Besides, microwaves are unaffected by cloud cover and aerosols by virtue of having a longer wavelength, which is also a very useful characteristic when one seeks to obtain reflectance information devoid of atmospheric influence. Moreover, materials and surfaces interact with microwaves in a different way than they do with solar radiation - a characteristic that is exploited in a standalone, supplementary or in a complementary way as I had indicated before.


A technical comparison table of the characteristics, advantages and disadvantages of multispectral and radar remote sensing can be accessed here and some of the applications involving either or both of them can be accessed here.

'So if Multispectral and Radar Remote Sensing techniques are so useful and cater to a wide variety of often-mutually-exclusive applications, then what is Hyperspectral Imaging and where does its utility lie?'.

The next section will be devoted to addressing this exact query which many of you may have.

 
  1. Hyperspectral Imaging


As described in the introductory course on this topic by EO College-

"Imaging spectroscopy refers to imaging sensors measuring the spectrum of solar radiation reflected by Earth surface materials in many contiguous wavebands, on the ground as well as air or spaceborne.../...there are up to hundreds of reflectance bands that allow detection and quantification of materials based on the shape of the spectral curve. "

Contrary to what you may have perceived, Imaging Spectroscopy i.e. Hyperspectral Imaging is not a new technology. In fact, the first Imaging Spectrometer (device that acquires Hyperspectral images) became operational as far back as 1982. However, these were installed in research flights (airborne) to capture footage over relatively small areas at select locations and I suppose only a handful of researchers would have access to the data and the ability to process it. Only after spectrometers were installed onboard Satellites in the 2000s that the technology and its usage became mainstream.

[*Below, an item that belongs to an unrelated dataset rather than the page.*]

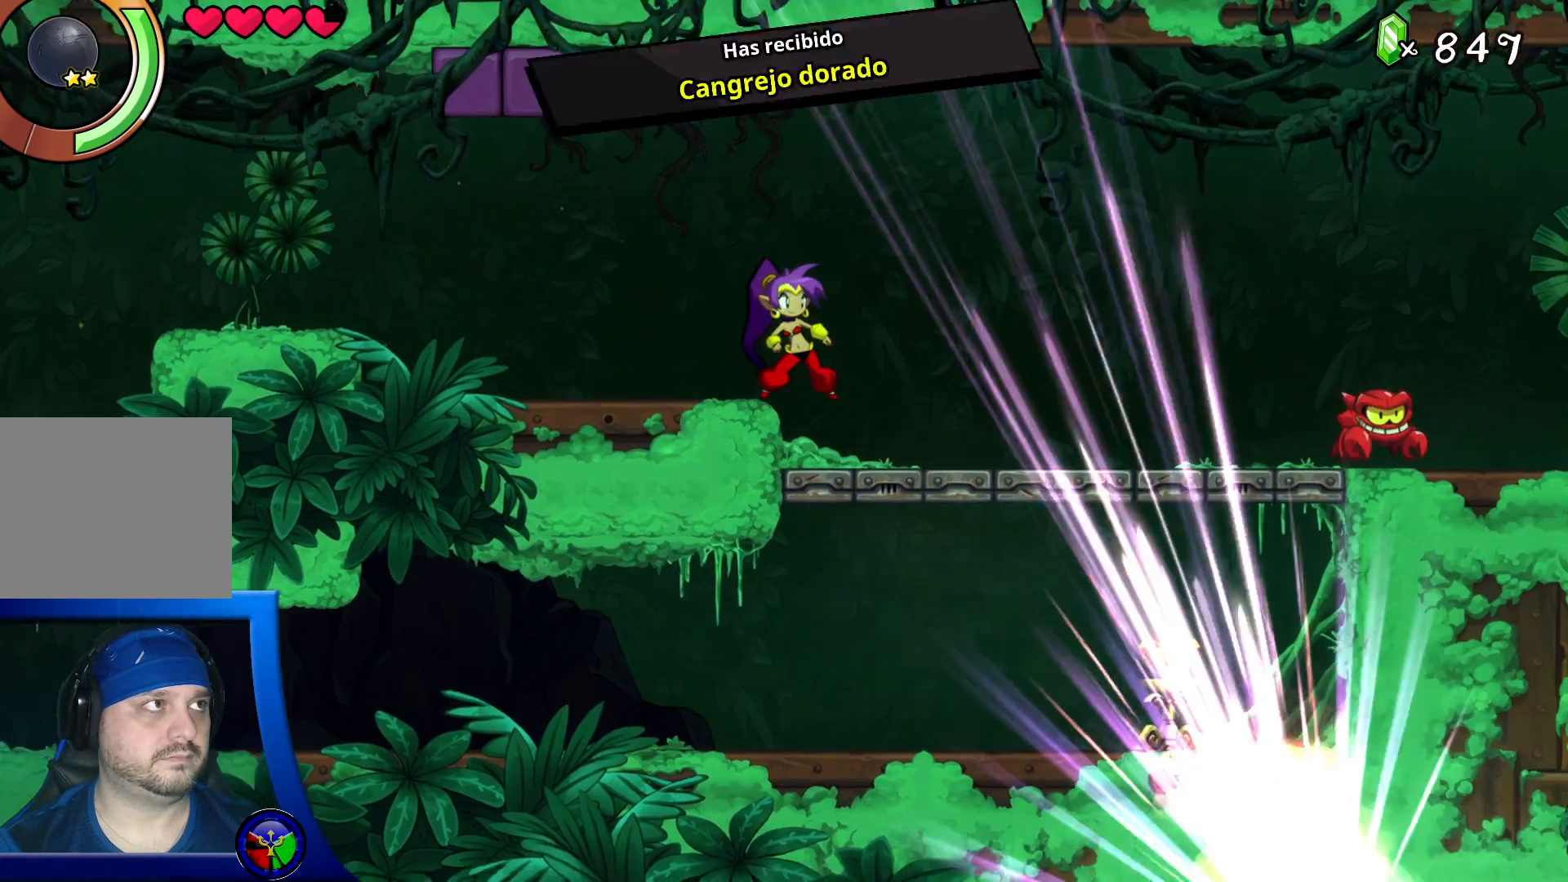
{"buttons": [], "left_stick": "right", "right_stick": "center", "events": [[450, "left_stick", "right"]]}
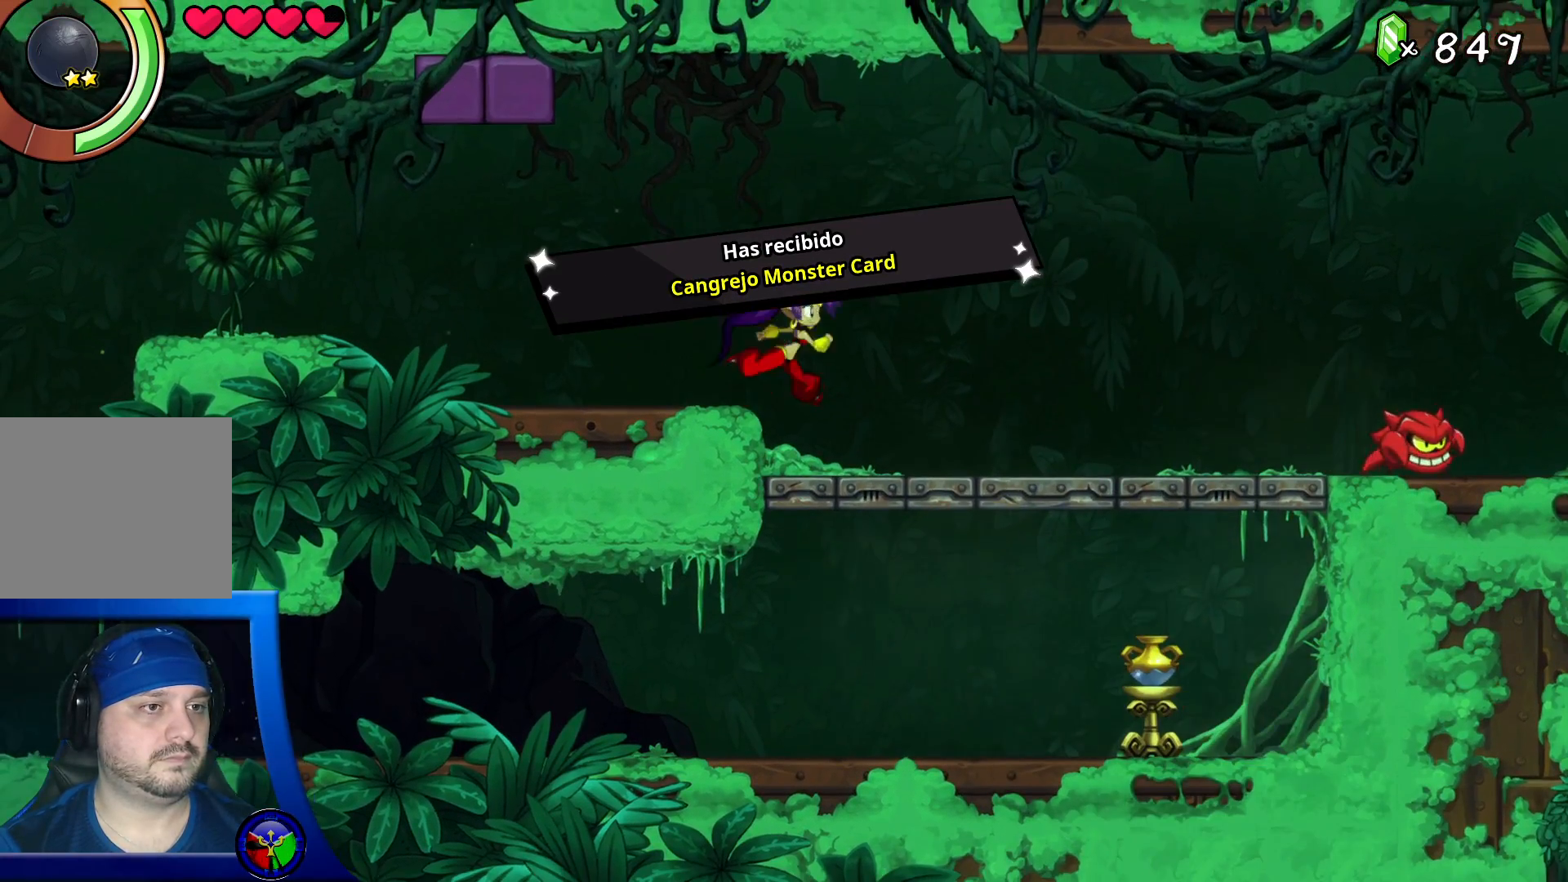
{"buttons": ["A"], "left_stick": "down", "right_stick": "center", "events": [[250, "left_stick", "down"], [450, "A", "down"]]}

As with any upcoming technology, the later versions iron out the flaws that accompany the original as well as benefit from the growth of the overall ecosystem, and so was the case with Imaging Spectroscopy - since 2019, multiple spaceborne Hyperspectral sensors have been launched and newer algorithms have been developed which promise to usher in a new era in Earth Observation to serve mankind's quest to have a deeper understanding of the geochemical, biochemical and biophysical properties of our planet's surface and atmosphere.

 

How is Hyperspectral imagery different from Multispectral imagery?


Have a look at the depiction below-

Multispectral vs Hyperspectral Spectral Resolution Comparison; Source: Edmundoptics.com
Figure 5: Multispectral vs Hyperspectral Spectral Resolution Comparison; Source: Edmundoptics.com

I had already delved into what spectral resolution is, earlier on in this post. Hyperspectral images collect information in narrow spectral bands (i.e. high spectral resolution) across a single continuous spectrum of wavelength. This is in sharp contrast to Multispectral images which capture information in wide spectral bands (i.e. comparatively much lower spectral resolution) across fewer, non-contiguous ranges of wavelength.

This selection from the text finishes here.